Abstract 4066: Visceral and Subcutaneous Adipose Tissue Volumes are Related to Markers of Inflammation and Oxidative Stress: the Framingham Heart Study
Background Abdominal adiposity is associated with systemic markers of inflammation. We investigated whether subcutaneous adipose tissue (SAT) and visceral adipose tissue (VAT) determined by computed tomography contribute differentially to inflammation in a community-based cohort.
Methods Participants from the Framingham Offspring Study (n=1250, 52% women, mean age 60±9 years) underwent computed tomography quantification of SAT and VAT. Using multivariable linear regression, SAT and VAT (predictor variables) were examined in relation to log-transformed markers of inflammation (CRP, CD40L, fibrinogen, ICAM-1, IL-6, MCP-1, osteoprotegerin, p-selectin, TNF-α, TNFR2) and oxidative stress (MPO, urinary isoprostanes). Models were adjusted for age, sex, smoking, physical activity, menopause, hormone replacement therapy, alcohol, and aspirin use; additional models included body mass index (BMI) and waist circumference (WC).
Results Mean (±SD) SAT and VAT were 3023±1329 and 2126±1112 cm3, respectively.
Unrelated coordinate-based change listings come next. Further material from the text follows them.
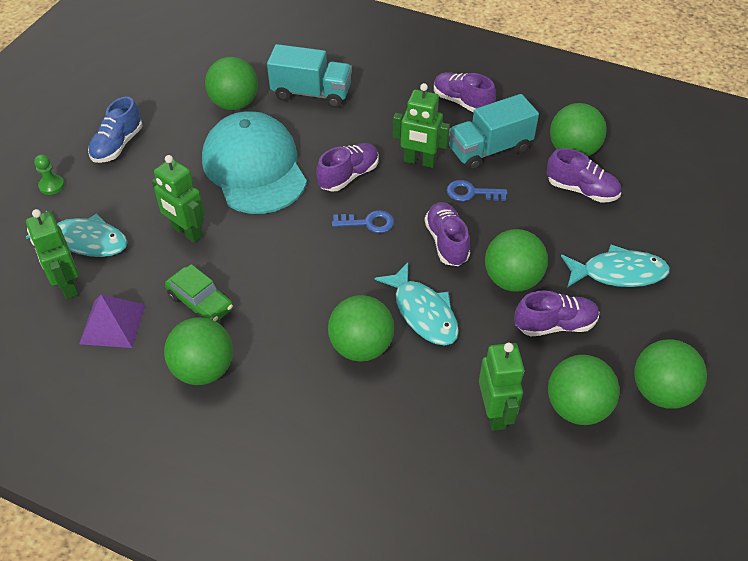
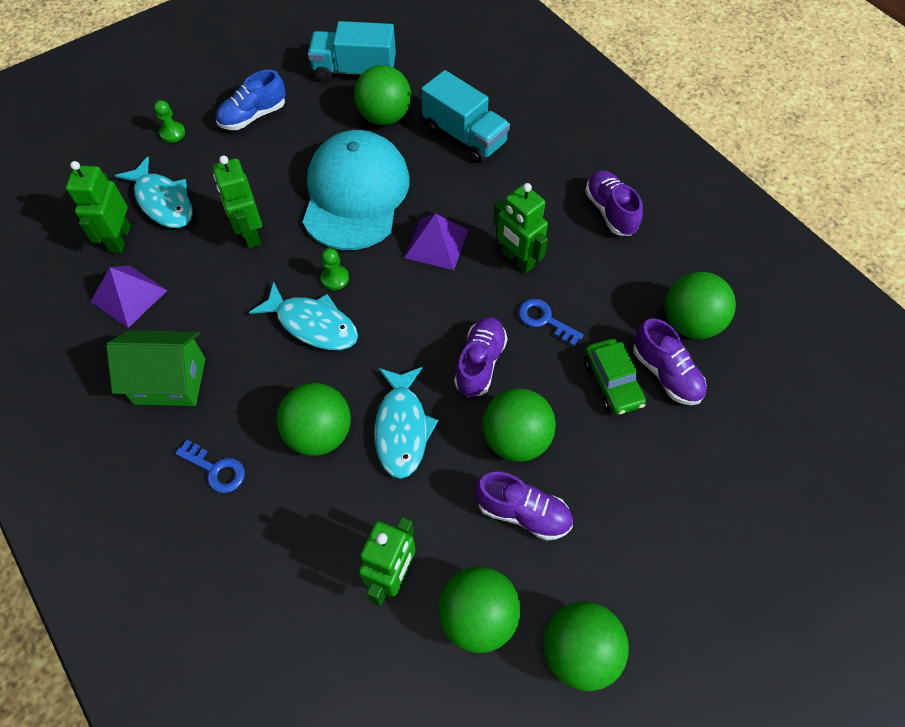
camera: 30 degrees right, 10 degrees up
(201, 302) = (213, 312): green car -> green car (612, 382)
(204, 369) = (170, 381): green ball -> green house
(286, 234) = (335, 278): none -> green pawn
(348, 176) = (436, 243): purple shoe -> purple pyramid
(368, 223) = (419, 304): blue key -> blue key (216, 469)
(489, 149) = (600, 279): turquoise truck -> turquoise truck (355, 71)
(618, 273) = (635, 490): turquoise fish -> turquoise fish (313, 324)

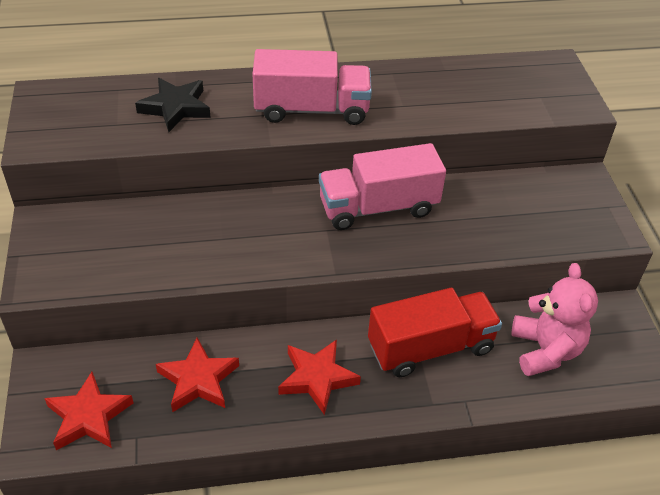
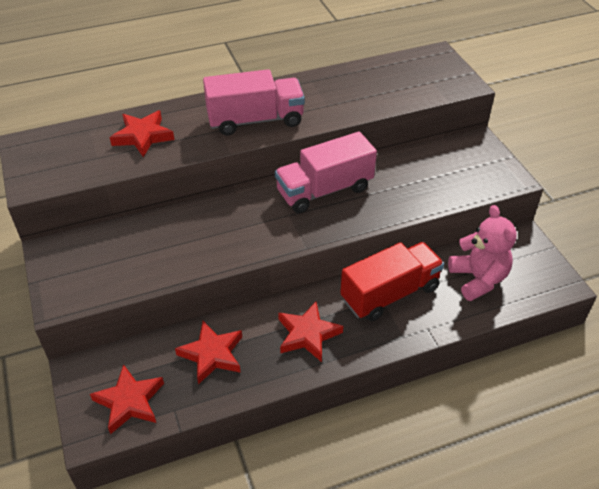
camera: 10 degrees left, 0 degrees up
(176, 108) = (143, 136): black star -> red star

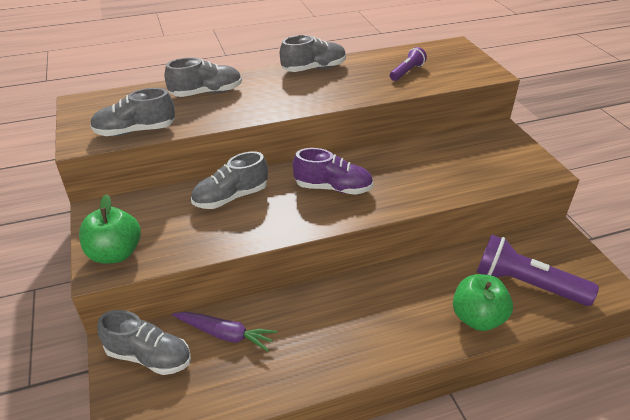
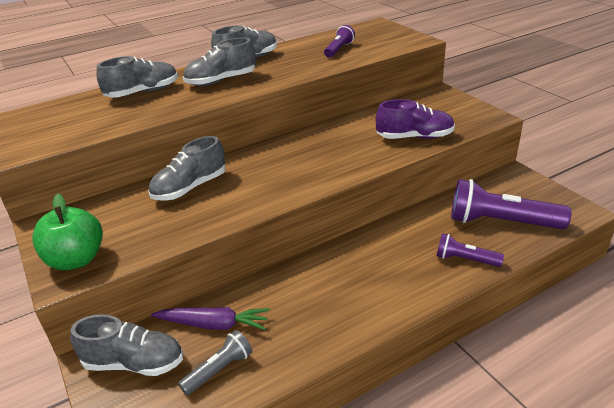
camera: 10 degrees left, 5 degrees down
(135, 131) = (75, 134): grey shoe -> grey shoe (221, 81)
(219, 380) = (219, 370): none -> grey flashlight
(333, 188) = (293, 163): purple shoe -> purple shoe (414, 137)
(477, 318) = (465, 259): green apple -> purple flashlight

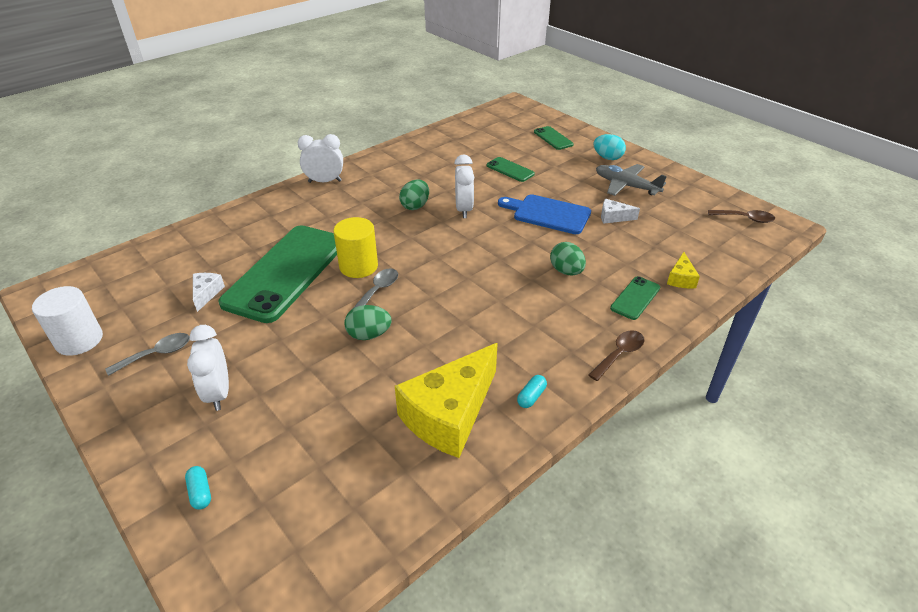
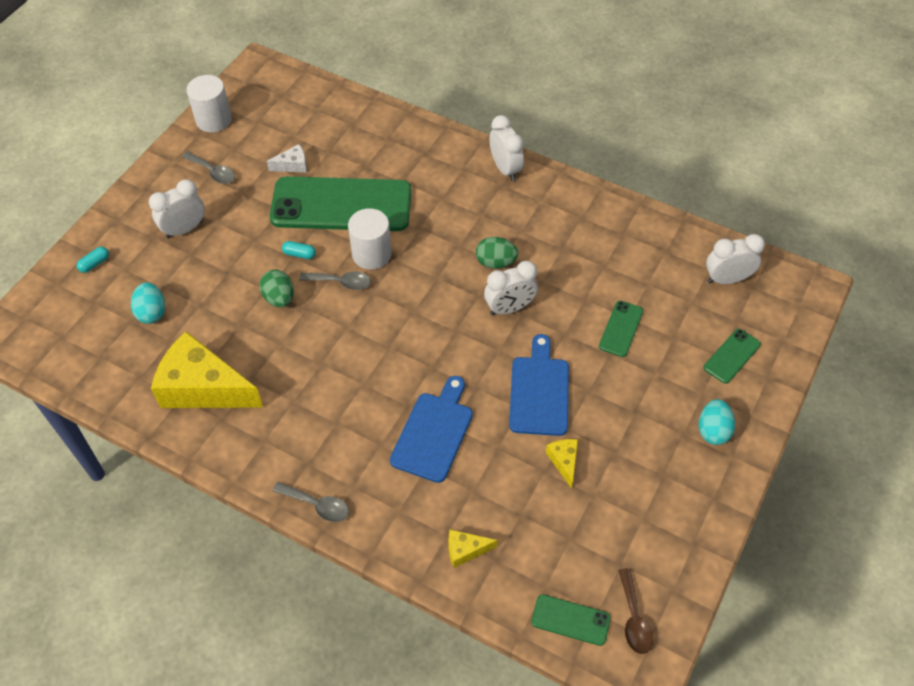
camera: 70 degrees right, 15 degrees up
(319, 444) = (151, 312): none -> turquoise egg
(358, 266) = (371, 254): yellow cylinder -> white cylinder
(492, 125) = (727, 279): none -> white clock
(531, 396) = (240, 442): turquoise capsule -> turquoise capsule (299, 254)
(566, 271) = (434, 433): green egg -> blue cutting board
(613, 217) = (564, 461): white cheese -> yellow cheese
(619, 354) = (317, 505): brown spoon -> grey spoon
(626, 186) = (648, 464): grey plane -> none
(635, 298) = (412, 507): green phone -> green phone (570, 620)

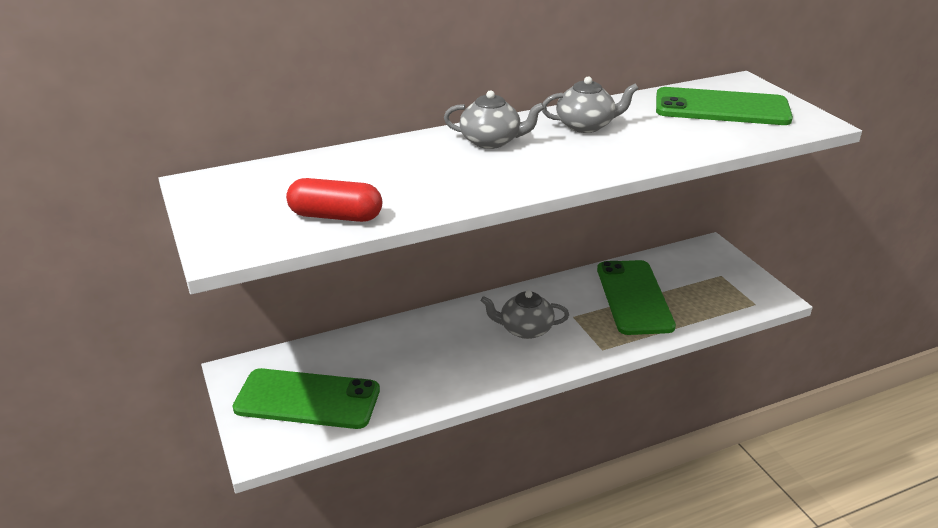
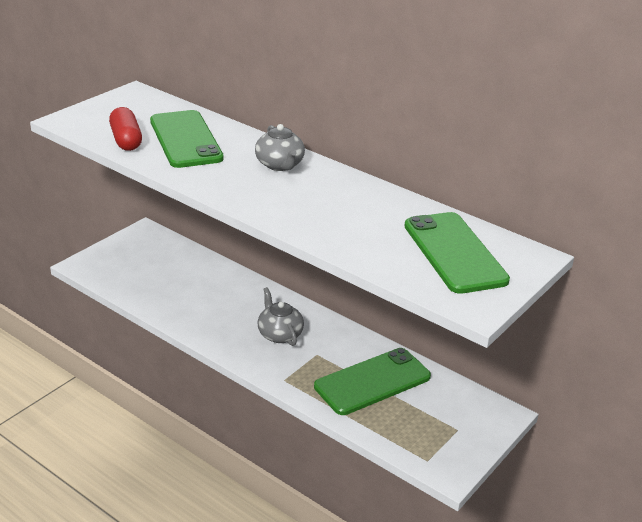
camera: 60 degrees right, 0 degrees up
(307, 399) = (136, 266): green phone -> green phone (185, 139)
(586, 126) = (346, 196): grey teapot -> none

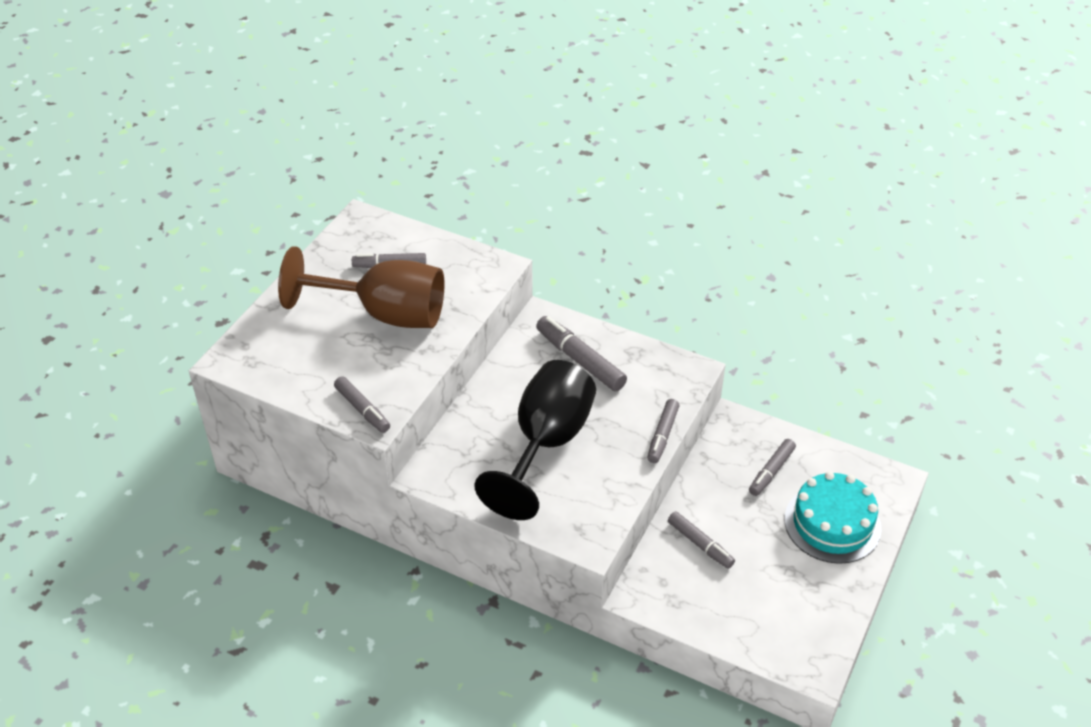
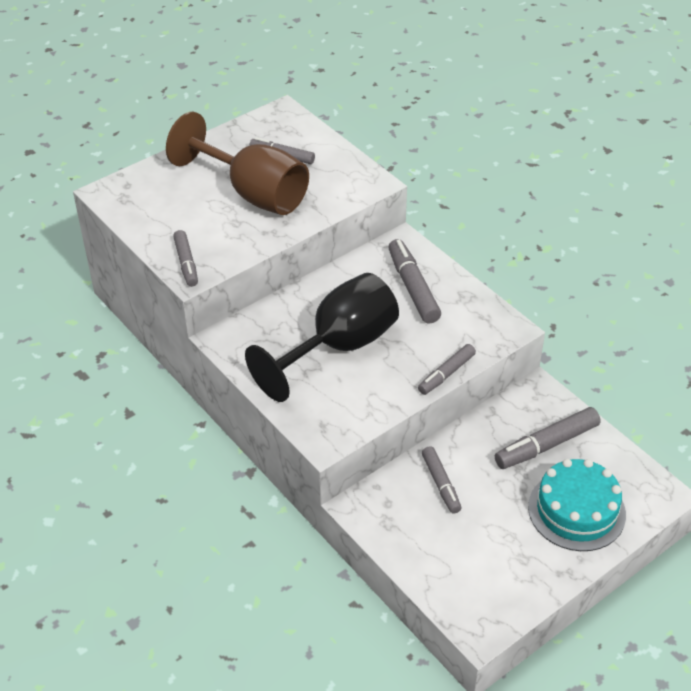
camera: 25 degrees right, 0 degrees up
(771, 471) = (546, 445): grey marker -> grey marker, size x1.54

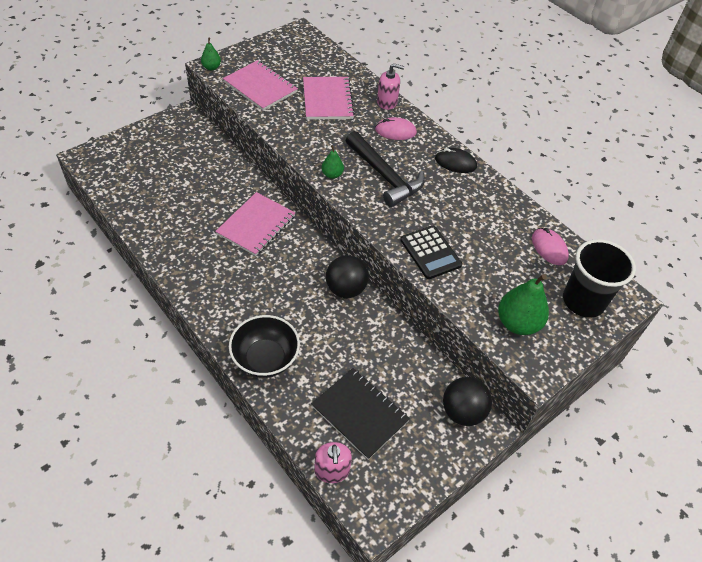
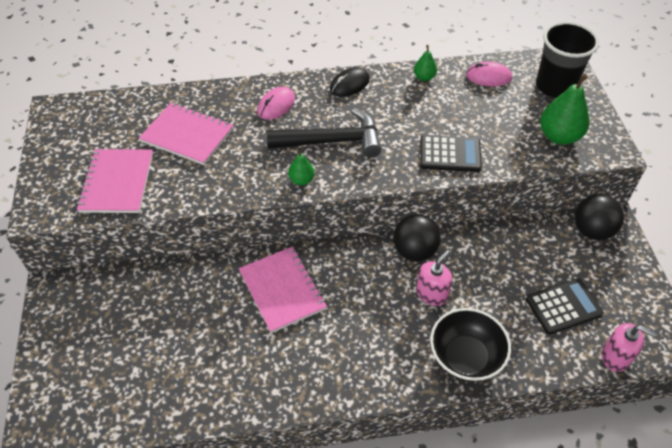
camera: 55 degrees left, 0 degrees up
(211, 67) = (41, 213): green pear -> green pear (424, 77)
(260, 87) = (117, 182): pink notebook -> pink notebook turned 75 degrees counterclockwise
(360, 414) = (563, 306): black notebook -> black calculator
(387, 102) = (230, 92): pink soap dispenser -> pink soap dispenser (432, 293)

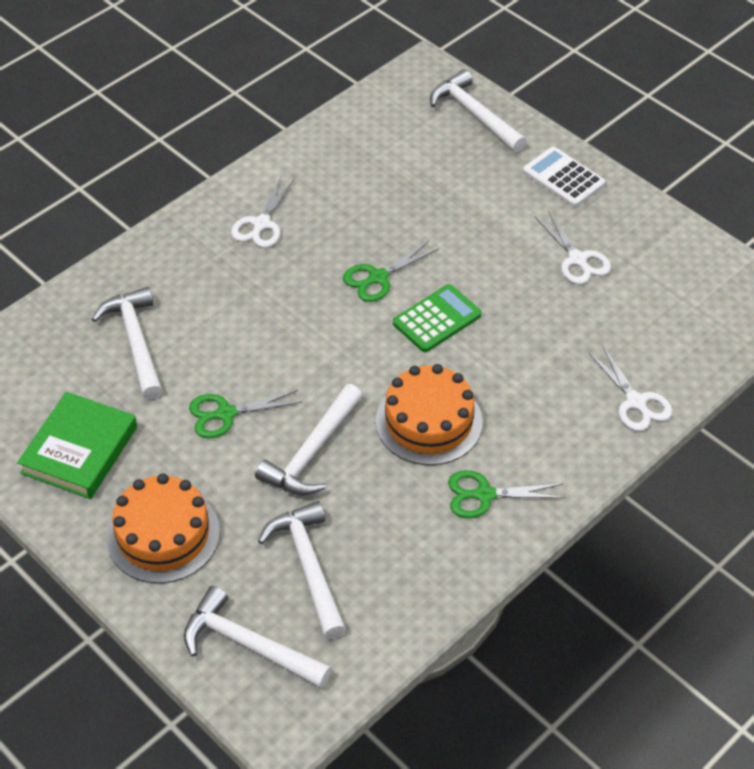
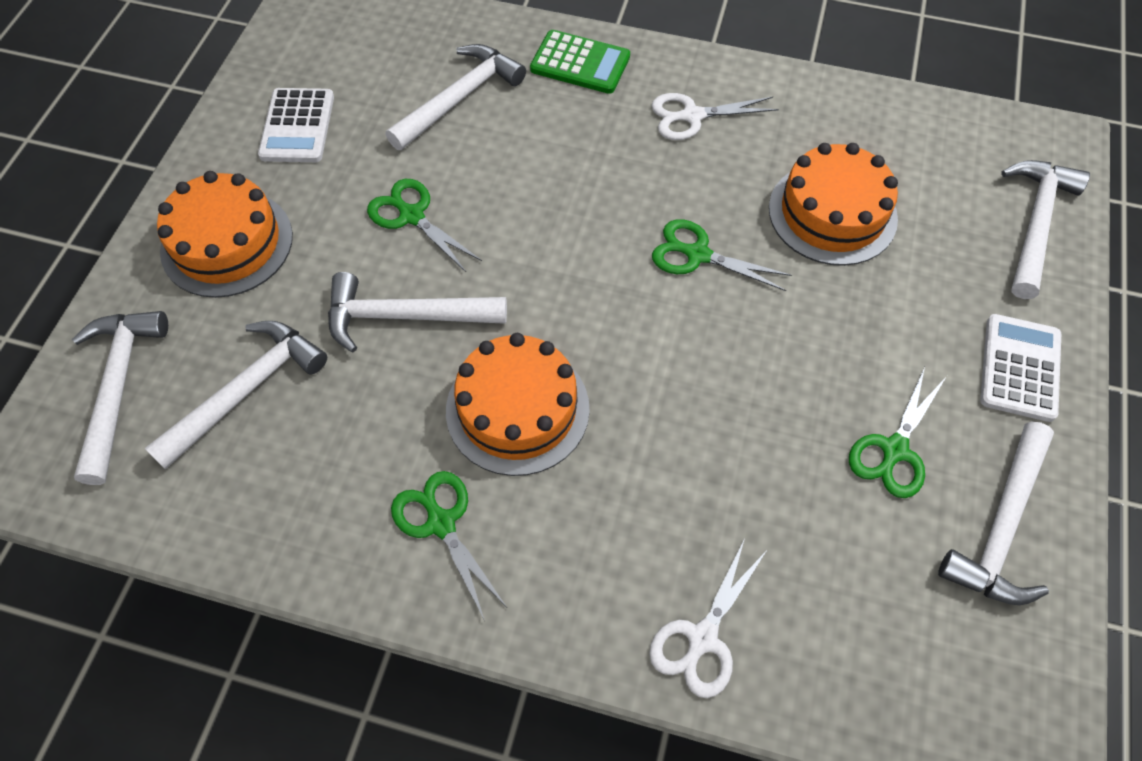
camera: 60 degrees right, 10 degrees up
(79, 450) = (297, 126): green book -> white calculator
(396, 198) = (832, 213): none -> orange cake
(437, 319) = (678, 342): green calculator -> green calculator (580, 63)
(577, 259) = (894, 450): white scissors -> green scissors
(651, 241) = (1001, 527): none -> white hammer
There were no significant differences in the strong positive associations of SAT or VAT (model R2 ranges 0.06–0.24 and 0.07–0.24 respectively) with CRP, fibrinogen, ICAM-1, IL-6, p-selectin and TNFR2. We observed modest differences in the associations between the two fat compartments and MCP-1 and isoprostanes. Compared with SAT (R2 0.07), VAT (R2 0.08) was more highly correlated with MCP-1 (SAT vs VAT comparison p=0.04). Similarly for isoprostanes, compared with SAT (R2 0.07), VAT (R2 0.10) was more highly correlated (comparison p=0.002). Only SAT was associated with MPO (R2 0.05). Neither compartment was associated with TNF-α, osteoprotegerin, and CD40L. Adding BMI and WC to the models, only VAT remained significantly associated with CRP (p=0.007), IL-6 (p=0.01), MCP-1 (p=0.008), and isoprostanes (p=0.0002).
Conclusions Contrary to multiple small studies suggesting differential effects of abdominal fat compartments, SAT and VAT are similarly correlated with many markers of systemic inflammation. Adjusting for clinical measures of adiposity, only VAT remains associated with several markers. Our cross-sectional data are consistent with a potential unique role of VAT in the pathogenesis of inflammation and oxidative stress.